Meteor
Terra-Utopia - Band 1
Sie wollen nicht länger einsam sein – sie überwinden den Tod und die Unendlichkeit
Ein Meteor stürzt nahe einer amerikanischen Stadt auf die Erde. Eine Gruppe Wissenschaftler bricht zur Einschlagstelle auf, um den Meteorit zu untersuchen. Und sie Entdecken unglaubliches: der Meteorit birgt mehr als ein Geheimnis.
Custerbrad Leon war allein.
Er stand am Fenster und starrte hinaus in die Nacht. Obwohl am Himmel Millionen Sterne glitzerten, war es stockfinster. Der Mond schien nicht, und die Laternen waren ausgeschaltet. Nur umrisshaft konnte der alte Mann die Häuserfronten am gegenüberliegenden Straßenrand ausmachen.

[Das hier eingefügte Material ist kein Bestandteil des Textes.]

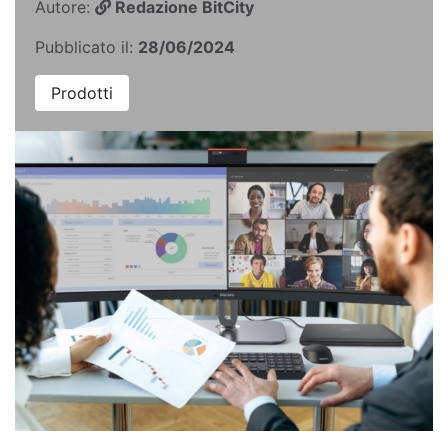
Autore:
Redazione BitCity
Pubblicato il:
28/06/2024
Prodotti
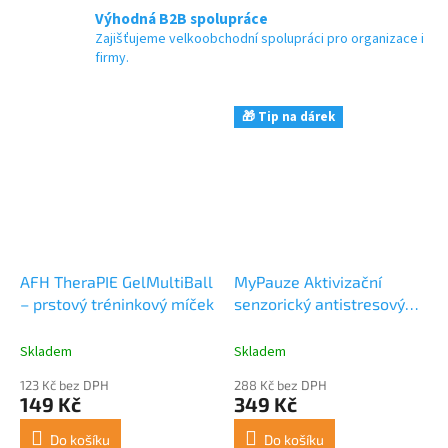
Výhodná B2B spolupráce
Zajišťujeme velkoobchodní spolupráci pro organizace i
firmy.
🎁 Tip na dárek
AFH TheraPIE GelMultiBall
MyPauze Aktivizační
– prstový tréninkový míček
senzorický antistresový
míček s 16 pásky
Skladem
Skladem
123 Kč bez DPH
288 Kč bez DPH
149 Kč
349 Kč
Do košíku
Do košíku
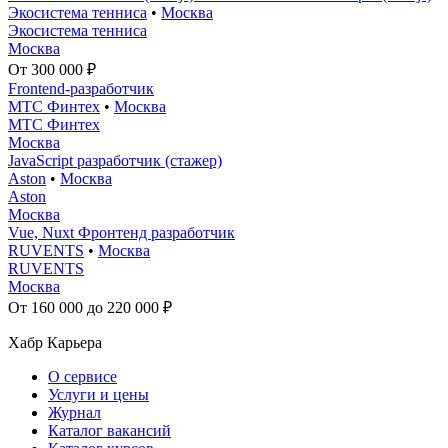
Экосистема тенниса
•
Москва
Экосистема тенниса
Москва
От 300 000 ₽
Frontend-разработчик
МТС Финтех
•
Москва
МТС Финтех
Москва
JavaScript разработчик (стажер)
Aston
•
Москва
Aston
Москва
Vue, Nuxt Фронтенд разработчик
RUVENTS
•
Москва
RUVENTS
Москва
От 160 000 до 220 000 ₽
Хабр Карьера
О сервисе
Услуги и цены
Журнал
Каталог вакансий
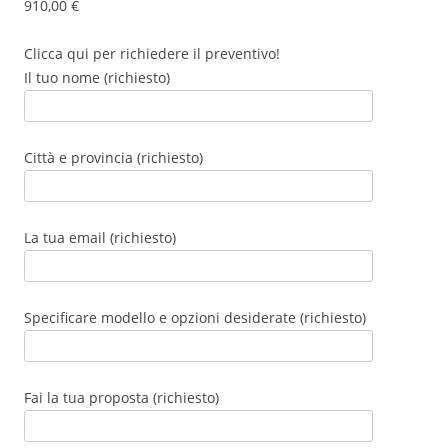
910,00
€
su base
di
recensioni
Clicca qui per richiedere il preventivo!
Il tuo nome (richiesto)
Città e provincia (richiesto)
La tua email (richiesto)
Specificare modello e opzioni desiderate (richiesto)
Fai la tua proposta (richiesto)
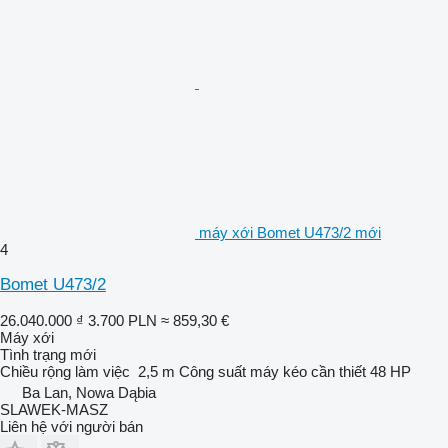
máy xới Bomet U473/2 mới
4
Bomet U473/2
26.040.000 ₫
3.700 PLN
≈ 859,30 €
Máy xới
Tình trạng
mới
Chiều rộng làm việc
2,5 m
Công suất máy kéo cần thiết
48 HP
Ba Lan, Nowa Dąbia
SLAWEK-MASZ
Liên hệ với người bán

Nichts regte sich dort draußen. Die Straßen waren wie leergefegt, die Gebäude verlassen. Nirgends parkte ein Auto, nirgends brannte Licht. Kein Laut war zu hören, es herrschte eine unheimliche Stille.
Dunkelheit und Stille.
Custerbrad Leon war der einzige Mensch, der sich noch in der Stadt aufhielt.

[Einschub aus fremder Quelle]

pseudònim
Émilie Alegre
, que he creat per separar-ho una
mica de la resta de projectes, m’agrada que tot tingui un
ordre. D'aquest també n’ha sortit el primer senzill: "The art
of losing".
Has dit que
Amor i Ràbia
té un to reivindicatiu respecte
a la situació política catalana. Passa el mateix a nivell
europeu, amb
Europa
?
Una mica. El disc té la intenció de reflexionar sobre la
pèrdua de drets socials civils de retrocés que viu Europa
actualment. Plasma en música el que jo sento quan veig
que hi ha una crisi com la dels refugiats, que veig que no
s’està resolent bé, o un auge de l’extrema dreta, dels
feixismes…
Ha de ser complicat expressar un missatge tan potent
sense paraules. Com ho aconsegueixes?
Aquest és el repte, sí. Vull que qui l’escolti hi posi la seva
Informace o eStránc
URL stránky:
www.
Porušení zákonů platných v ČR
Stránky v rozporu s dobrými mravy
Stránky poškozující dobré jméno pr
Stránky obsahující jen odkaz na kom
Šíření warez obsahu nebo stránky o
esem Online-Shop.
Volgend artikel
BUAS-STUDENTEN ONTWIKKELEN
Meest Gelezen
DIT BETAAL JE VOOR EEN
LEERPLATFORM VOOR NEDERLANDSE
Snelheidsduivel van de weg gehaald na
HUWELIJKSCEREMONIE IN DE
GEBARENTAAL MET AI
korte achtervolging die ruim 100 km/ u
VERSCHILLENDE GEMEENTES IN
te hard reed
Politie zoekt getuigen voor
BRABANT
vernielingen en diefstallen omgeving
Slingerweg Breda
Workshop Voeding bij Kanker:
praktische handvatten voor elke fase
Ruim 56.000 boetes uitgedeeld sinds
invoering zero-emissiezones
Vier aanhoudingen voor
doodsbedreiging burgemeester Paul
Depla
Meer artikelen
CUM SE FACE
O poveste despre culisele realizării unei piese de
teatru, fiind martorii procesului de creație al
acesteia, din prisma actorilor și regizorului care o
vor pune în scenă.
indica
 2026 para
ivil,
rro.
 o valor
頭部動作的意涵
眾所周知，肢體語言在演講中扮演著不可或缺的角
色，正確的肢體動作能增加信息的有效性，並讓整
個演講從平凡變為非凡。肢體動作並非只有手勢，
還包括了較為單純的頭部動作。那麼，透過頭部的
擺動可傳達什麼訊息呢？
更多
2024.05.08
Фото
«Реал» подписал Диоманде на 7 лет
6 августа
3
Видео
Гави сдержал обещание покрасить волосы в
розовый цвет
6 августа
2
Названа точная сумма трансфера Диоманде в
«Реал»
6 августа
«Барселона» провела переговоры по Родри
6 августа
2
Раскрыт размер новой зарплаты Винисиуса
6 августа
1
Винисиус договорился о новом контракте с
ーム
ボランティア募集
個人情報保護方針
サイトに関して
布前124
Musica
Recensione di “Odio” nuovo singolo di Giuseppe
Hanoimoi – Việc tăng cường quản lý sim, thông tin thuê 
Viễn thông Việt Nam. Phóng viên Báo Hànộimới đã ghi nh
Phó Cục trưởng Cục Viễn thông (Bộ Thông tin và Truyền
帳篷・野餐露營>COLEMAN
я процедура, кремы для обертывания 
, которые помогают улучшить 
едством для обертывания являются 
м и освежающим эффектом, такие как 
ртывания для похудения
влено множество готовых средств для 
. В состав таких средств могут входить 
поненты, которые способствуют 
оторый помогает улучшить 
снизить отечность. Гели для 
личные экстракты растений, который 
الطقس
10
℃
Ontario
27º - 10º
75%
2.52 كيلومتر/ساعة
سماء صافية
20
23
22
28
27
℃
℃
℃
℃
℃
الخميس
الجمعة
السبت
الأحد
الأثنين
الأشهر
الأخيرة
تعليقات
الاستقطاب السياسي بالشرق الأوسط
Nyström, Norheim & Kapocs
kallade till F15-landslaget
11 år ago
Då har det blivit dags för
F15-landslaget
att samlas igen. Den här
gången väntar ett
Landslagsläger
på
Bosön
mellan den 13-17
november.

Er wandte sich um und tastete sich durch die Finsternis. Auch hier im Haus brannte kein Licht, denn es gab keinen Strom mehr, und Kerzen waren nicht zu finden.

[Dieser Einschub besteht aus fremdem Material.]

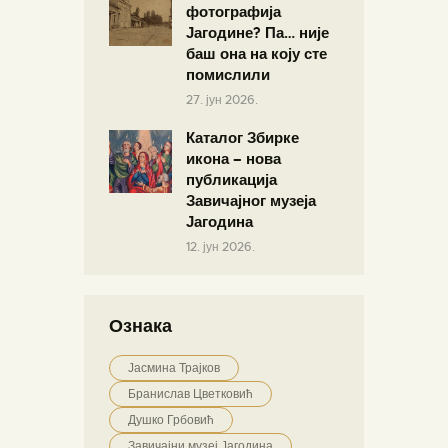
фотографија
Јагодине? Па… није
баш она на коју сте
помислили
27. јун 2026.
Каталог Збирке
икона – нова
публикација
Завичајног музеја
Јагодина
12. јун 2026.
Ознака
Јасмина Трајков
Бранислав Цветковић
Душко Грбовић
Завичајни музеј Јагодина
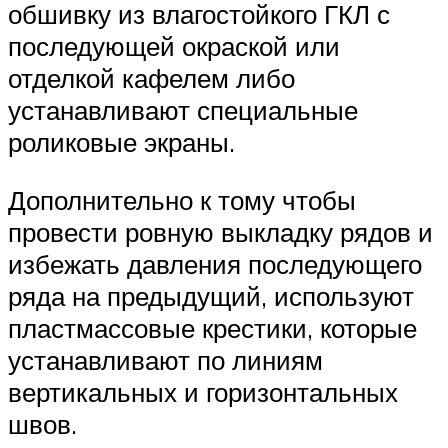
обшивку из влагостойкого ГКЛ с
последующей окраской или
отделкой кафелем либо
устанавливают специальные
роликовые экраны.
Дополнительно к тому чтобы
провести ровную выкладку рядов и
избежать давления последующего
ряда на предыдущий, используют
пластмассовые крестики, которые
устанавливают по линиям
вертикальных и горизонтальных
швов.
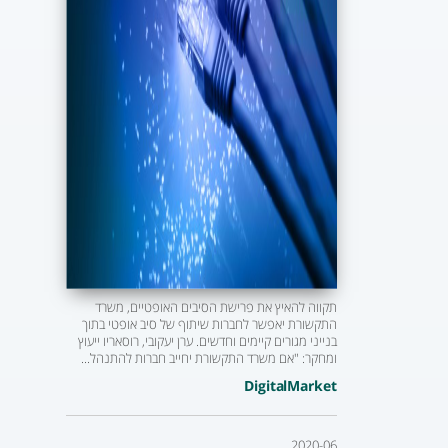
תקווה להאיץ את פרישת הסיבים האופטיים, משרד
התקשורת יאפשר לחברות שיתוף של סיב אופטי בתוך
בנייני מגורים קיימים וחדשים. ערן יעקובי, רוסאריו ייעוץ
ומחקר: "אם משרד התקשורת יחייב חברות להתנהל...
DigitalMarket
2020-06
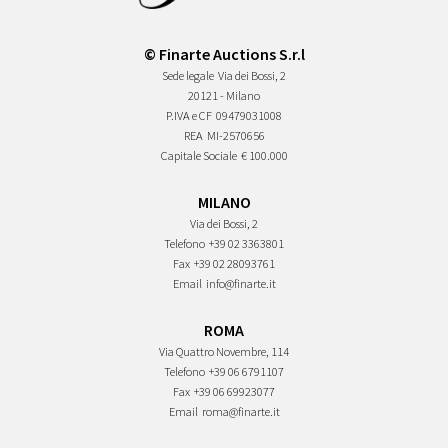
© Finarte Auctions S.r.l
Sede legale
Via dei Bossi, 2
20121 - Milano
P.IVA e CF
09479031008
REA
MI-2570656
Capitale Sociale
€ 100.000
MILANO
Via dei Bossi, 2
Telefono
+39 02 3363801
Fax
+39 02 28093761
Email
info@finarte.it
ROMA
Via Quattro Novembre, 114
Telefono
+39 06 6791107
Fax
+39 06 69923077
Email
roma@finarte.it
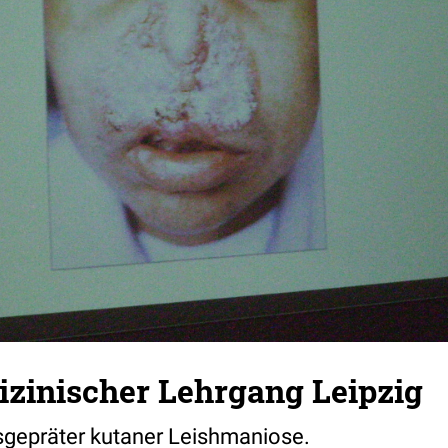
zinischer Lehrgang Leipzig
usgepräter kutaner Leishmaniose.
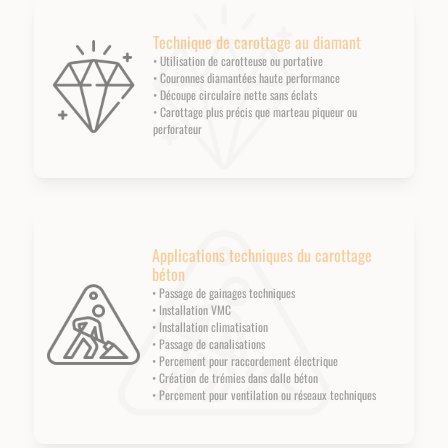
Technique de carottage au diamant
• Utilisation de carotteuse ou portative
• Couronnes diamantées haute performance
• Découpe circulaire nette sans éclats
• Carottage plus précis que marteau piqueur ou
perforateur
Applications techniques du carottage
béton
• Passage de gainages techniques
• Installation VMC
• Installation climatisation
• Passage de canalisations
• Percement pour raccordement électrique
• Création de trémies dans dalle béton
• Percement pour ventilation ou réseaux techniques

Leon erreichte einen Sessel und ließ sich seufzend hinein sinken. Es knirschte, als sein Gewicht das Polster niederdrückte. Das Geräusch wirkte unnatürlich laut, und ein Schauer lief über den Rücken des Alten.
Custerbrad Leon hatte Angst. Als alle anderen ihre wichtigsten Habseligkeiten zusammengepackt und die Stadt fast fluchtartig verlassen hatten, war er zurückgeblieben. Sie hatten ihn gedrängt, hatten etwas von einer Gefahr erzählt, die die Stadt bedrohte, aber er hatte sich im Keller verkrochen, die Türen hinter sich verriegelt und niemanden an sich herangelassen. Da hatten sie schließlich aufgegeben und waren ohne ihn abgezogen. Nun war er allein.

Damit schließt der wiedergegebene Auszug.